HyLLM: A RAG-Based Large Language Model Framework for Phenotype-Guided Reasoning in Hypertensive Management
Alkhodari M., Sattwika PD., Wilmes N., Baktash V., Lapidaire W., Leeson P., Kart T.
Hypertension is a pervasive condition that often goes unnoticed but can cause significant damage to vital organs. While imaging has proven central to detecting end-organ changes, interpreting results can be challenging for clinicians due the heterogeneous nature of multi-modal imaging data. In this study, we present HyLLM, a multi-stage large language model (LLM) framework designed to generate phenotypeguided explanations for the severity of hypertension-induced organ damage. It leverages a retrieval-augmented generation (RAG) pipeline to extract contextual information from evidence-based resources including PubMed database and current clinical guidelines.
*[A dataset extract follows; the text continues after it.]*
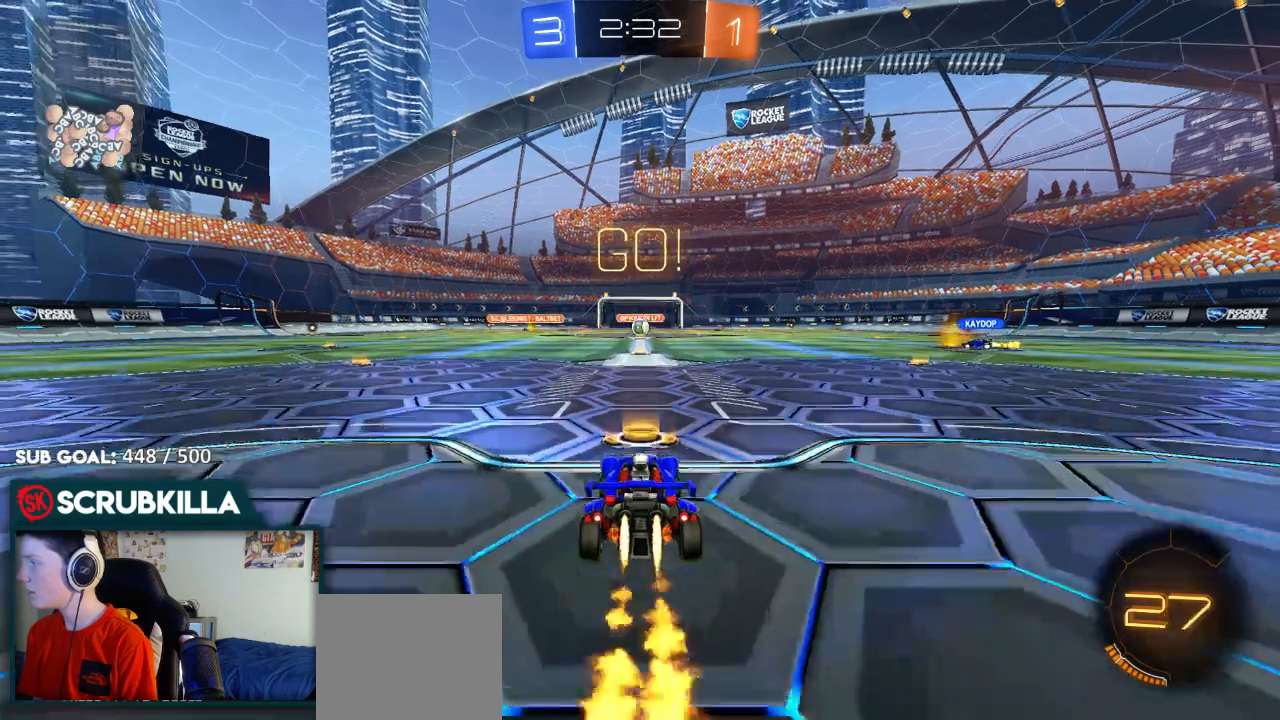
{"buttons": ["Y", "R2"], "left_stick": "up", "right_stick": "center", "events": [[200, "A", "down"], [267, "A", "up"], [333, "A", "down"], [417, "B", "up"], [417, "X", "down"], [467, "A", "up"], [467, "X", "up"], [467, "Y", "down"]]}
Three major LLMs, namely GPT-OSS, DeepSeek, and Mistral, were employed within the framework and evaluated with quantitative and clinical metrics using UK Biobank imaging substudy. Results showed that GPT-OSS achieved the best clinical evaluation with 94.4 % coherence and 86.1 % low risk of harm while Mistral achieved the highest faithfulness (94.7 %) and superior readability ease, with a score of 50.5, in our quantitative evaluation. These preliminary findings highlight HyLLM framework's ability to generate guideline-consistent insights, bridging predictive modelling with clinical interpretability to facilitate informed clinical-decision making.